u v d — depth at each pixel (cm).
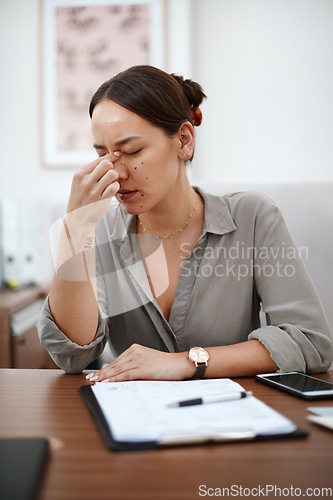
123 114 77
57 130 242
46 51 240
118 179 80
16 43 240
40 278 208
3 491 34
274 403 59
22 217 201
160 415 50
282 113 237
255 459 42
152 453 44
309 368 79
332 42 233
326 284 122
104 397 58
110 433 48
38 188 243
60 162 242
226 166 238
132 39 238
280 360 75
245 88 237
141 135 78
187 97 94
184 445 45
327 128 236
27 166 243
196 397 56
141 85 79
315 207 125
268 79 236
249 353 75
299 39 234
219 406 53
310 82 235
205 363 72
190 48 235
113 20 238
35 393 65
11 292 185
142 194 81
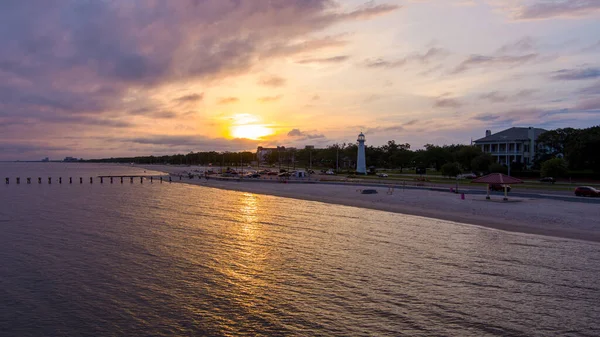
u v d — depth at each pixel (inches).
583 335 695.1
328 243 1373.0
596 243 1328.7
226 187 4247.0
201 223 1813.5
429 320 757.3
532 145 5132.9
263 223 1800.0
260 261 1150.3
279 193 3380.9
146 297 885.2
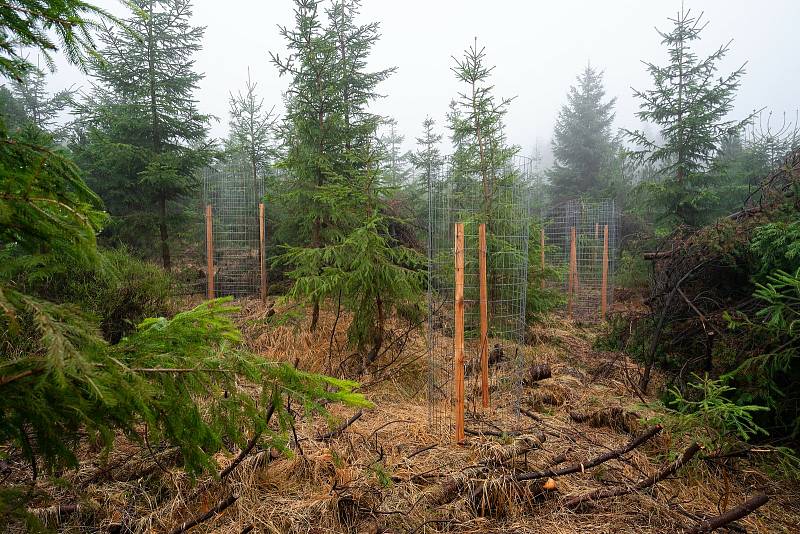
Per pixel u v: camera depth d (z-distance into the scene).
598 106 18.62
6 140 1.07
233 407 1.36
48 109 10.73
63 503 2.24
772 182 4.82
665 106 8.41
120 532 2.17
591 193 16.05
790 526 2.55
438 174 4.42
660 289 5.24
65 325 0.94
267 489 2.59
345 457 2.91
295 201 6.39
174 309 5.18
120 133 7.62
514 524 2.42
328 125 6.10
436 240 4.50
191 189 8.12
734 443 2.71
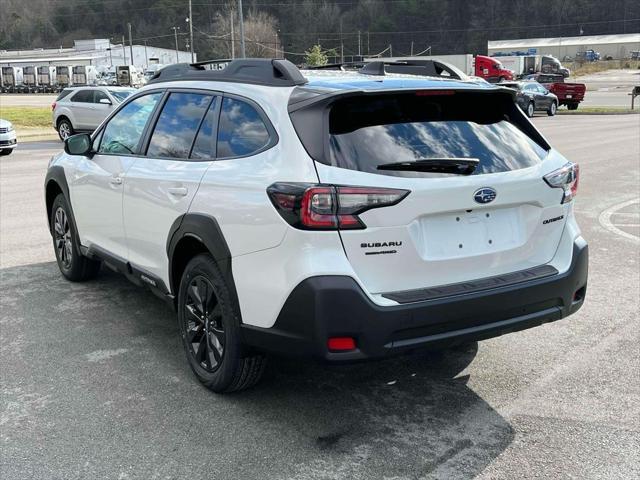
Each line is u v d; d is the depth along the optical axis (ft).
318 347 10.36
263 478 10.08
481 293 11.04
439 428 11.58
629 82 219.00
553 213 12.42
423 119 11.63
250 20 396.78
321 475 10.14
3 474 10.18
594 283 19.93
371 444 11.04
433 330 10.78
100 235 17.26
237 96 12.60
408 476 10.12
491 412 12.16
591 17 493.36
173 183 13.32
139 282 15.65
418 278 10.90
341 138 10.73
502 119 12.75
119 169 15.71
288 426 11.62
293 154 10.79
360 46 468.34
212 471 10.26
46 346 15.24
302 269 10.32
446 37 502.79
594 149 55.88
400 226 10.55
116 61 392.06
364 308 10.25
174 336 15.90
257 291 11.10
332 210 10.24
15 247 24.57
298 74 11.96
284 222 10.52
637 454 10.71
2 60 423.64
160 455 10.70
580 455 10.69
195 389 13.05
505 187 11.51
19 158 58.75
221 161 12.36
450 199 10.91
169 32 483.51
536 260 12.34
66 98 72.74
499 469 10.31
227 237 11.65
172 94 14.79
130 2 515.09
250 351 11.91
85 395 12.79
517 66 214.69
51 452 10.79
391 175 10.57
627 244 24.54
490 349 15.12
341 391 13.01
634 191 36.19
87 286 19.90
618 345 15.26
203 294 12.76
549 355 14.74
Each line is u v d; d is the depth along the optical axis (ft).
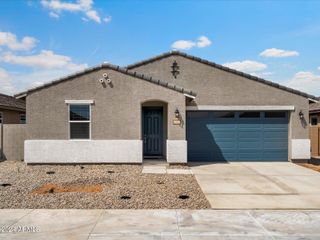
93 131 49.57
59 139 49.60
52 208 26.91
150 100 49.78
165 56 56.85
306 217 24.84
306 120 54.80
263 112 55.98
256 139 55.83
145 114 55.57
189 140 55.72
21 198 29.68
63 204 27.89
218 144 55.72
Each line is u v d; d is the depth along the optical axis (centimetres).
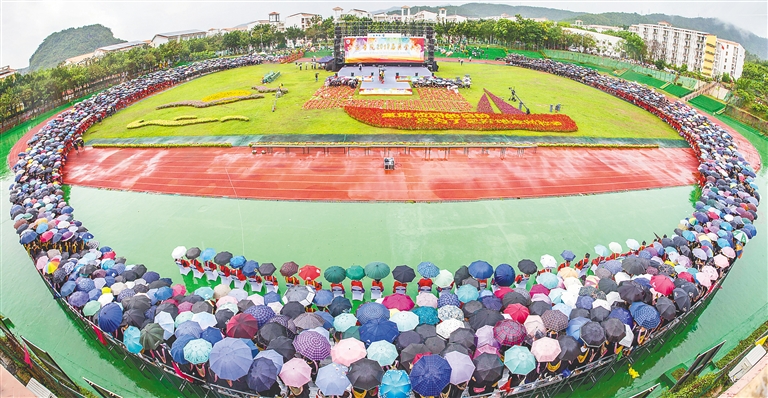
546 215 3322
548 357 1686
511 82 8112
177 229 3136
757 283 2684
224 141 4803
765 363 1848
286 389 1756
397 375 1572
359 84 7425
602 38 13275
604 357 1905
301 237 3017
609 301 2069
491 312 1886
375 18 17638
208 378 1831
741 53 12244
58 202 3173
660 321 2016
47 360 1881
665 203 3569
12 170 4481
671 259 2439
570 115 5912
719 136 4828
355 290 2419
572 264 2744
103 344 2145
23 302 2494
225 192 3656
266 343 1794
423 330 1848
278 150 4519
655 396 1872
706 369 2033
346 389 1598
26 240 2623
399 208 3384
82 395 1753
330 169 4059
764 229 3306
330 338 1962
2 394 1547
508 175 3975
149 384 1947
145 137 4991
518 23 12456
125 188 3784
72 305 2108
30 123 6341
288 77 8375
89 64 9725
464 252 2856
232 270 2611
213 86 7744
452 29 13062
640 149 4762
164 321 1889
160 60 10644
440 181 3828
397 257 2806
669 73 8988
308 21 17325
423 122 5169
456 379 1582
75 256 2478
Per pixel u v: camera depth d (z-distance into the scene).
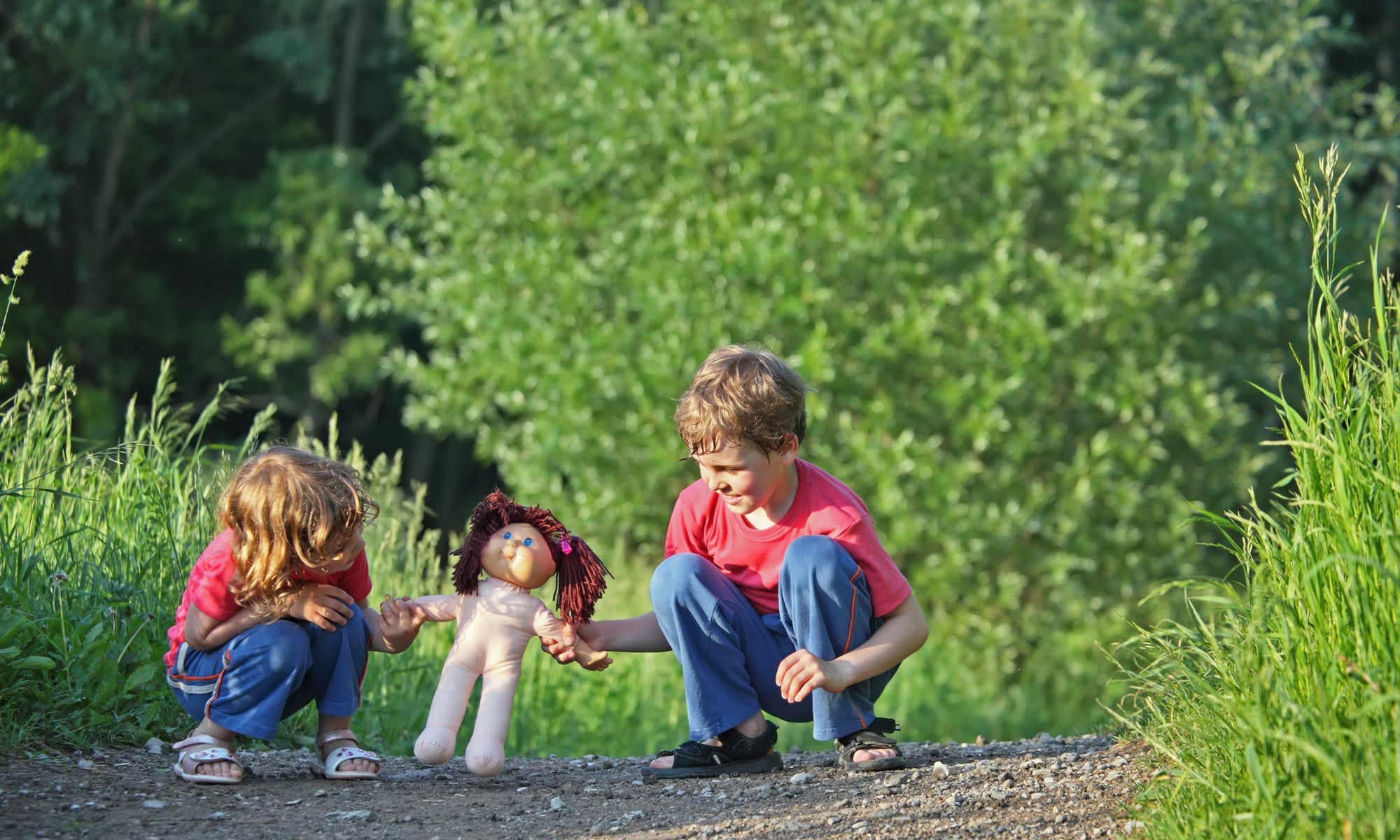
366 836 7.63
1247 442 36.72
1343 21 39.62
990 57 33.81
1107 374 32.41
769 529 8.93
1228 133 35.38
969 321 31.44
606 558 33.00
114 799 8.13
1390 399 7.23
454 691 9.00
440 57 35.41
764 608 9.12
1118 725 10.94
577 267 32.88
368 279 52.81
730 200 32.25
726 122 32.09
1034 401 32.50
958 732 27.92
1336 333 7.66
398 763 10.27
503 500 9.02
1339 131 38.81
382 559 15.38
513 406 34.38
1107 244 33.12
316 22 55.53
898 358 31.55
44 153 40.19
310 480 8.11
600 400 32.50
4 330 11.04
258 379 54.94
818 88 33.94
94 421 46.34
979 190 33.97
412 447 60.97
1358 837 5.85
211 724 8.67
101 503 11.87
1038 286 33.62
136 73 50.28
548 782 9.24
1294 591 7.12
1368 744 6.09
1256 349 36.62
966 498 31.84
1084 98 31.55
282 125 57.22
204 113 55.38
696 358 30.34
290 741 11.05
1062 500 31.53
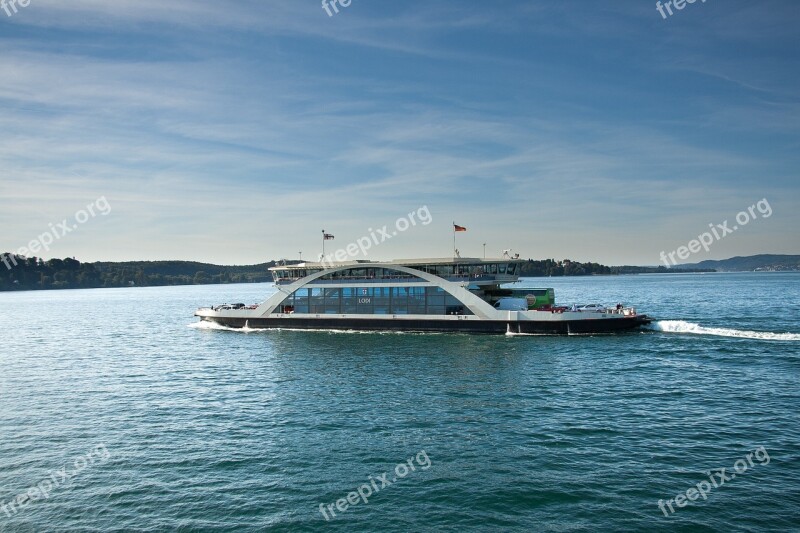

■ **Instructions for the task**: Repeat, exactly as they stand above, the lines from the line with "44 153 40.19" to the line with "966 498 31.84", both lines included.

■ **Answer box**:
44 153 40.19
310 480 8.11
600 400 32.50
4 330 11.04
258 379 54.94
818 88 33.94
94 421 46.34
979 190 33.97
412 447 60.97
1358 837 5.85
211 724 8.67
101 503 11.87
1038 286 33.62
136 73 50.28
548 782 9.24
1294 591 7.12
1368 744 6.09
1256 349 36.62
966 498 31.84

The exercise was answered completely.